DANIŞTAY TETKİK HÂKİMİ ...DÜŞÜNCESİ : Temyiz isteminin reddi ile usul ve yasaya uygun olan Bölge İdare Mahkemesi kararının onanması gerektiği düşünülmektedir.
TÜRK MİLLETİ ADINA
Karar veren Danıştay Onüçüncü Dairesi'nce, Tetkik Hâkiminin açıklamaları dinlendikten ve dosyadaki belgeler incelendikten sonra, dosya tekemmül ettiğinden yürütmenin durdurulması istemi hakkında ayrıca bir karar verilmeksizin gereği görüşüldü:
HUKUKİ DEĞERLENDİRME :
Bölge idare mahkemesi kararlarının temyizen bozulması, 2577 sayılı İdari Yargılama Usulü Kanunu'nun 49. maddesinde yer alan sebeplerden birinin varlığı hâlinde mümkündür.

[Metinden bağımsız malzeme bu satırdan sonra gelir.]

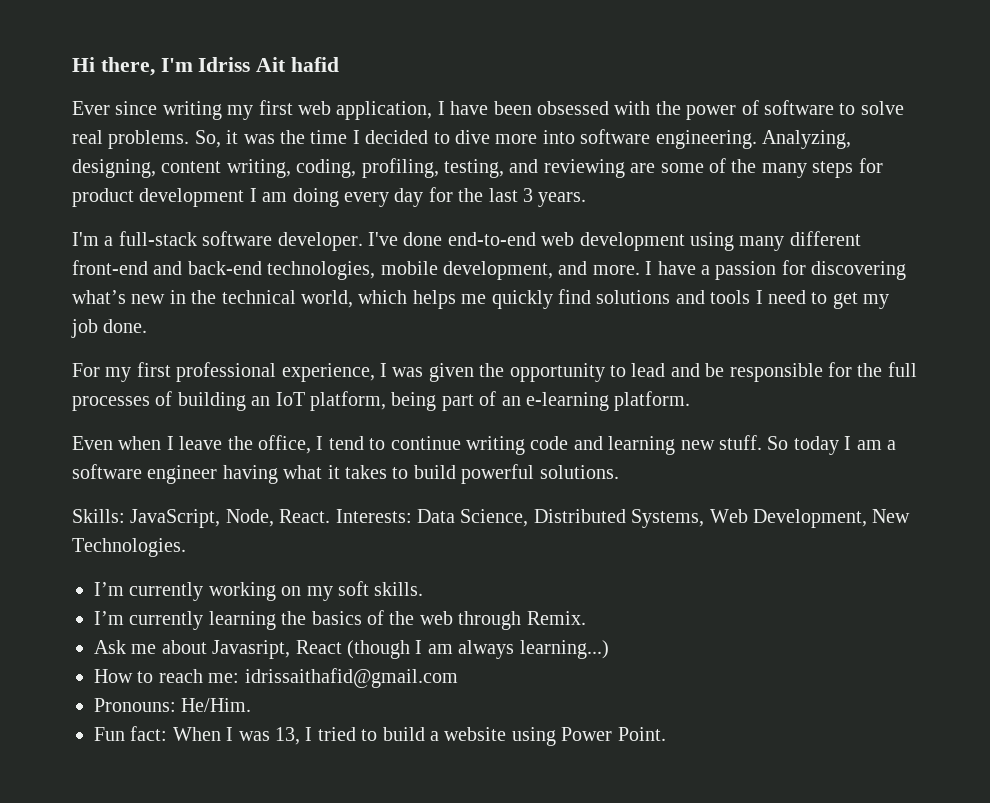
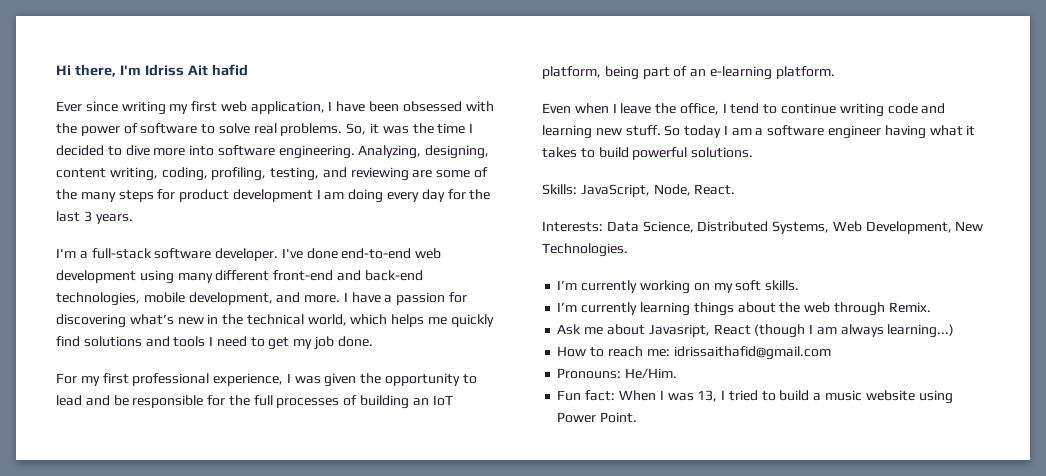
(331, 516) none -> (736, 189) //
[281,610,384,625] the basics of -> [693,302,776,316] things about
(439, 736) none -> [824,390,862,401] music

Temyizen incelenen karar usul ve hukuka uygun olup, dilekçede ileri sürülen temyiz nedenleri kararın bozulmasını gerektirecek nitelikte görülmemiştir.
KARAR SONUCU :
Açıklanan nedenlerle;
1. Davalının temyiz isteminin reddine,
2. Dava konusu işlemin yukarıda özetlenen gerekçeyle iptaline ilişkin İdare Mahkemesi kararına yönelik olarak yapılan istinaf başvurusunun reddi yolundaki ...Bölge İdare Mahkemesi .... İdari Dava Dairesi'nin ...tarih ve E:..., K:...sayılı temyize konu kararında, 2577 sayılı İdari Yargılama Usulü Kanunu'nun 49. maddesinde sayılan bozma nedenlerinden hiçbirisi bulunmadığından, anılan Bölge İdare Mahkemesi kararının ONANMASINA,
3. Temyiz giderlerinin istemde bulunan üzerinde bırakılmasına,
4. Posta giderleri avansından artan tutarın taraflara iadesine,
5. Kullanılmayan ...-TL yürütmeyi durdurma harcının istemi hâlinde davalıya iadesine,
6. 2577 sayılı İdari Yargılama Usulü Kanunu'nun 50. maddesi uyarınca, bu onama kararının taraflara tebliğini ve bir örneğinin de ...Bölge İdare Mahkemesi .... İdari Dava Dairesi'ne gönderilmesini teminen dosyanın .... İdare Mahkemesi'ne gönderilmesine, 09/05/2022 tarihinde kesin olarak oybirliğiyle karar verildi.